# INFORMATION PROVIDED

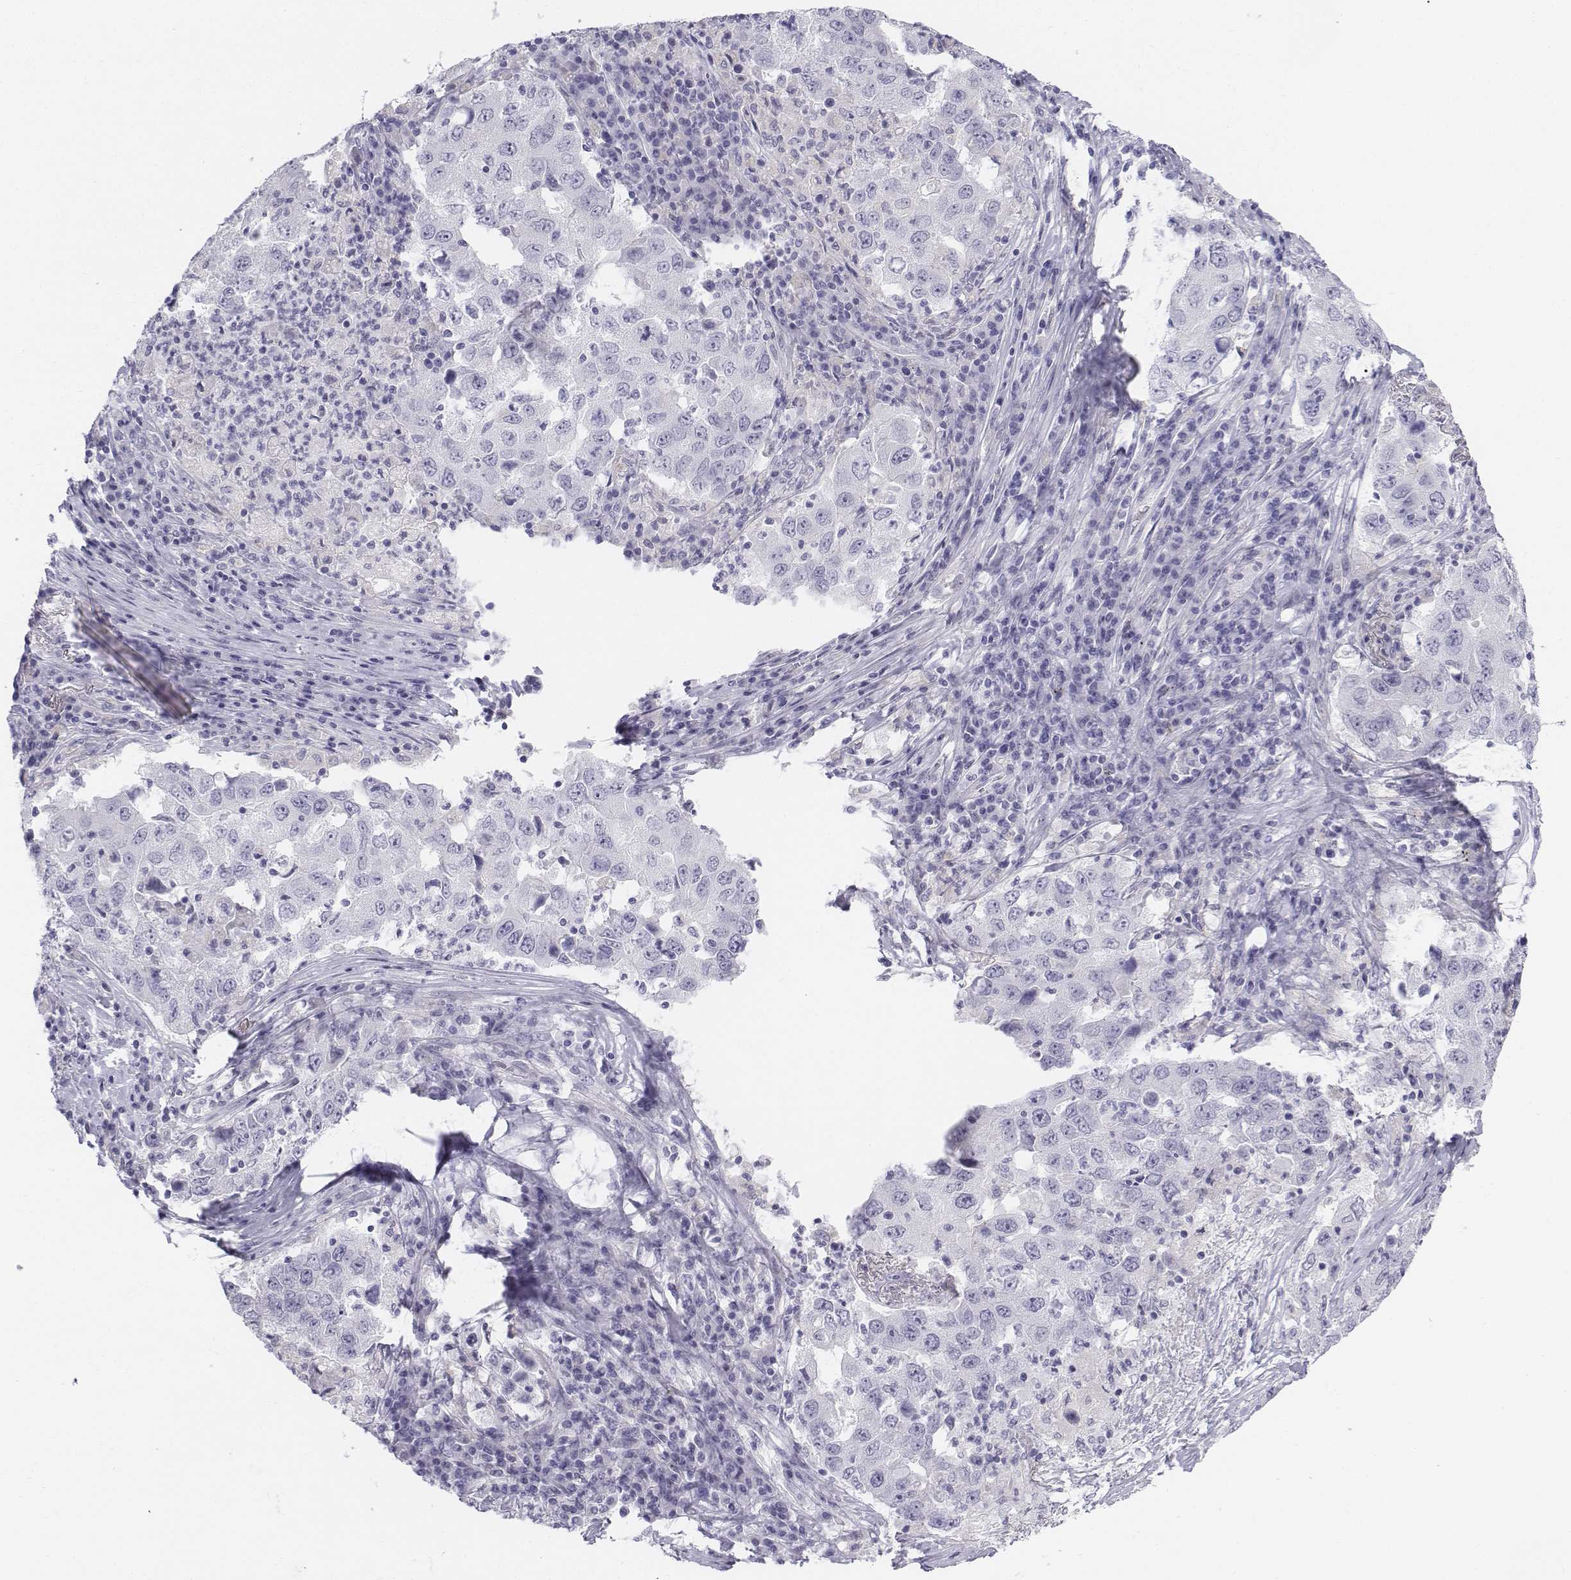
{"staining": {"intensity": "negative", "quantity": "none", "location": "none"}, "tissue": "lung cancer", "cell_type": "Tumor cells", "image_type": "cancer", "snomed": [{"axis": "morphology", "description": "Adenocarcinoma, NOS"}, {"axis": "topography", "description": "Lung"}], "caption": "A high-resolution micrograph shows IHC staining of lung cancer (adenocarcinoma), which exhibits no significant staining in tumor cells.", "gene": "TH", "patient": {"sex": "male", "age": 73}}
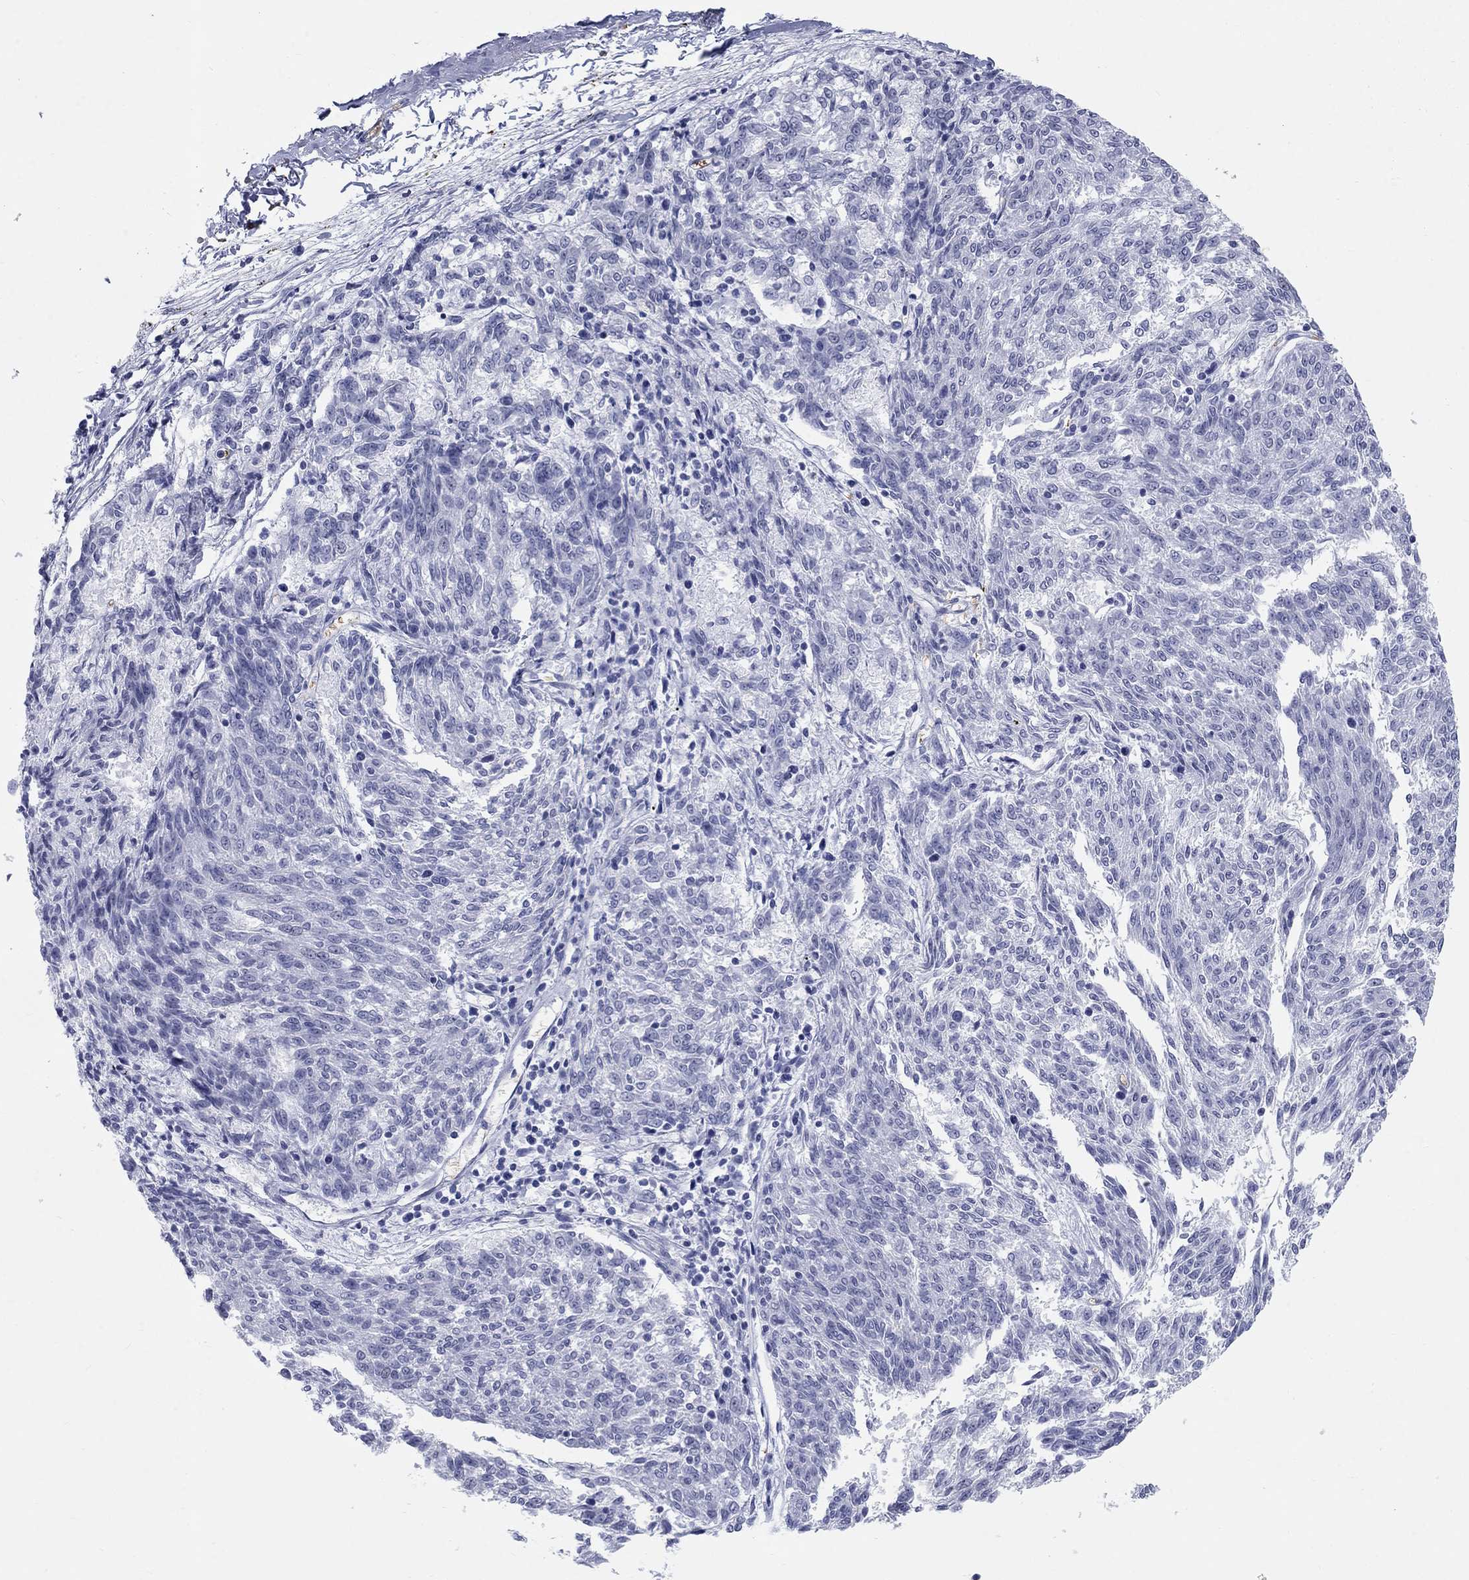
{"staining": {"intensity": "negative", "quantity": "none", "location": "none"}, "tissue": "melanoma", "cell_type": "Tumor cells", "image_type": "cancer", "snomed": [{"axis": "morphology", "description": "Malignant melanoma, NOS"}, {"axis": "topography", "description": "Skin"}], "caption": "Tumor cells show no significant protein staining in melanoma.", "gene": "DMTN", "patient": {"sex": "female", "age": 72}}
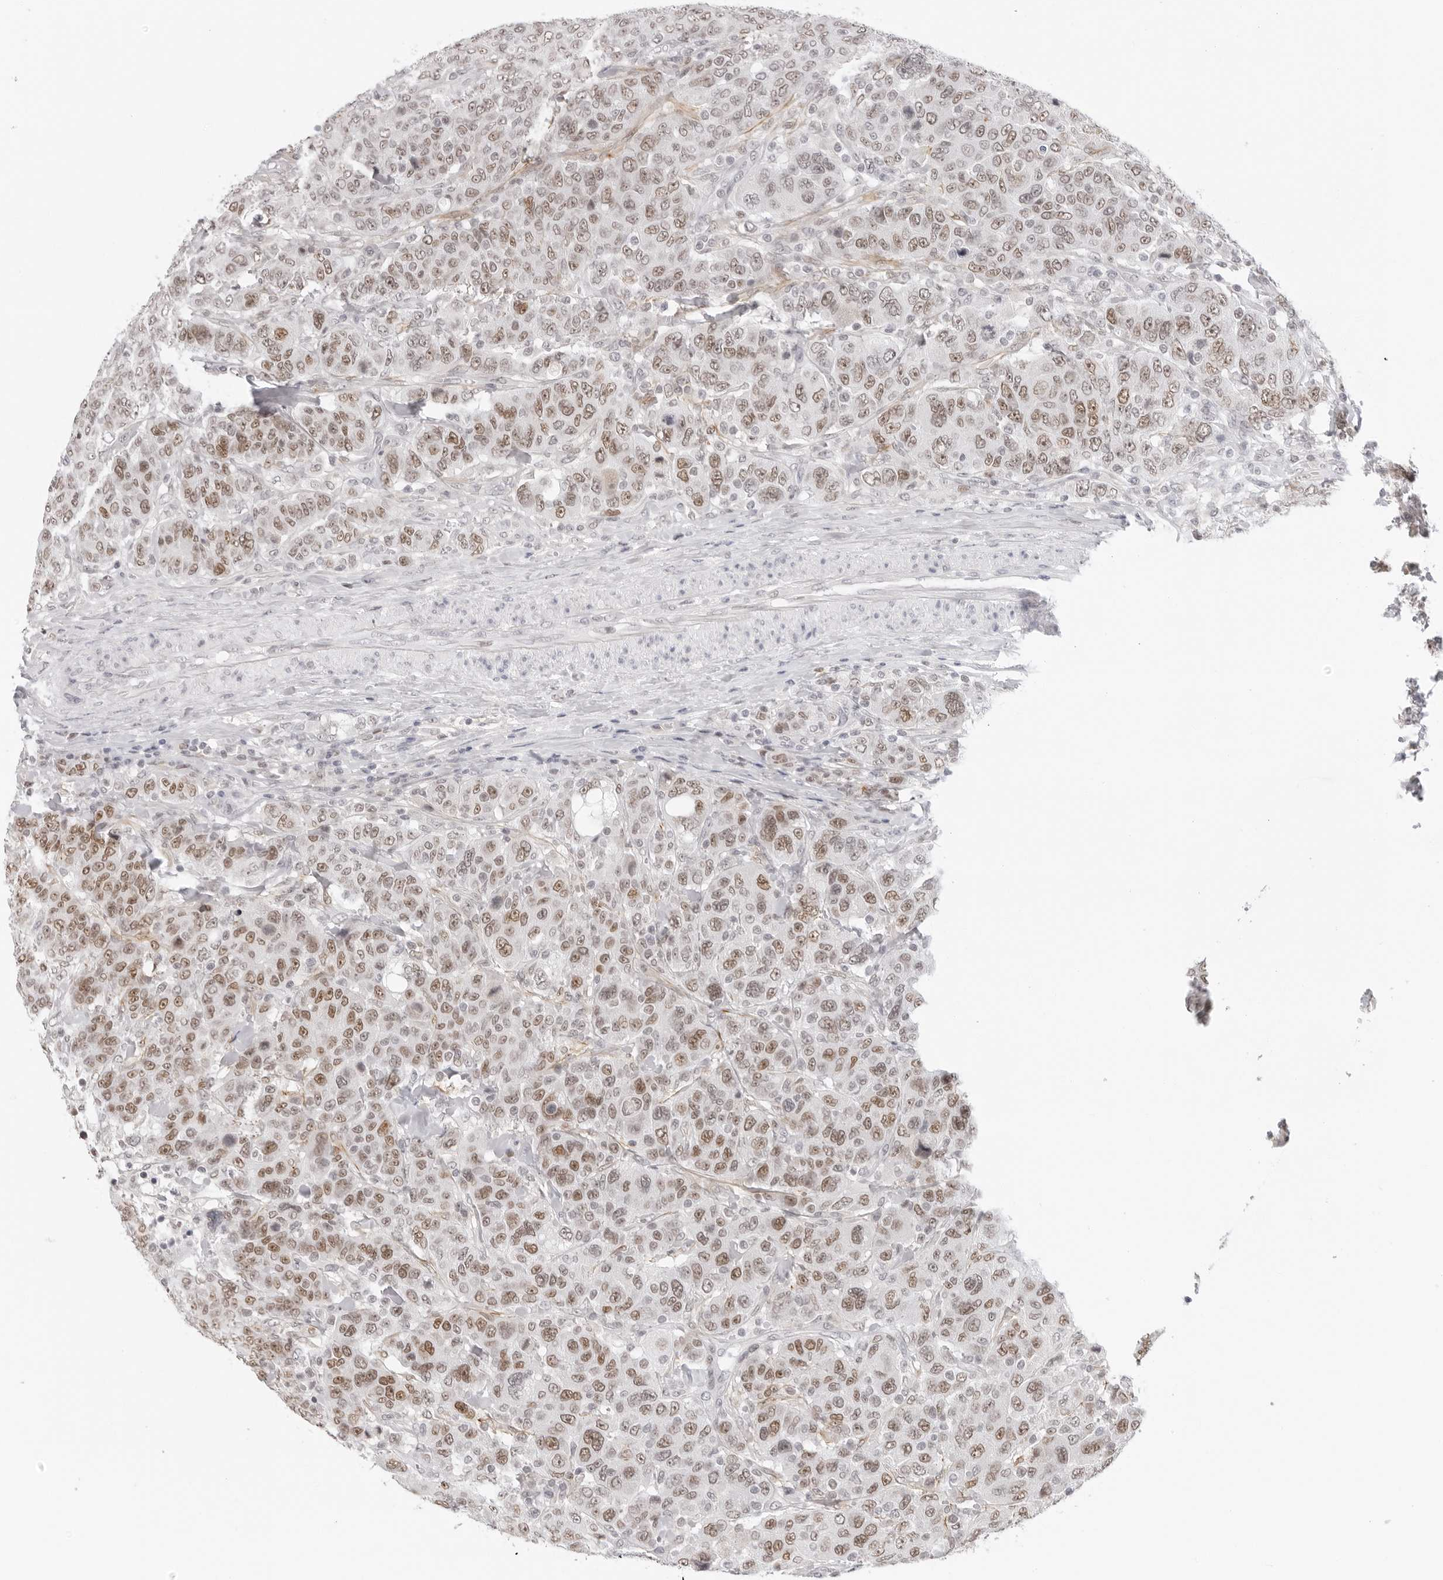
{"staining": {"intensity": "moderate", "quantity": ">75%", "location": "nuclear"}, "tissue": "breast cancer", "cell_type": "Tumor cells", "image_type": "cancer", "snomed": [{"axis": "morphology", "description": "Duct carcinoma"}, {"axis": "topography", "description": "Breast"}], "caption": "About >75% of tumor cells in intraductal carcinoma (breast) reveal moderate nuclear protein staining as visualized by brown immunohistochemical staining.", "gene": "MSH6", "patient": {"sex": "female", "age": 37}}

# WORK INSTRUCTION
Every line between the one containing "cells show no" and the last line of the data above, both included, should be copied exactly, but not the pictures.

# REPLY
{"staining": {"intensity": "negative", "quantity": "none", "location": "none"}, "tissue": "melanoma", "cell_type": "Tumor cells", "image_type": "cancer", "snomed": [{"axis": "morphology", "description": "Malignant melanoma, NOS"}, {"axis": "topography", "description": "Skin"}], "caption": "Tumor cells show no significant protein staining in melanoma.", "gene": "DMTN", "patient": {"sex": "female", "age": 72}}
{"staining": {"intensity": "moderate", "quantity": ">75%", "location": "nuclear"}, "tissue": "breast cancer", "cell_type": "Tumor cells", "image_type": "cancer", "snomed": [{"axis": "morphology", "description": "Duct carcinoma"}, {"axis": "topography", "description": "Breast"}], "caption": "About >75% of tumor cells in intraductal carcinoma (breast) reveal moderate nuclear protein staining as visualized by brown immunohistochemical staining.", "gene": "MSH6", "patient": {"sex": "female", "age": 37}}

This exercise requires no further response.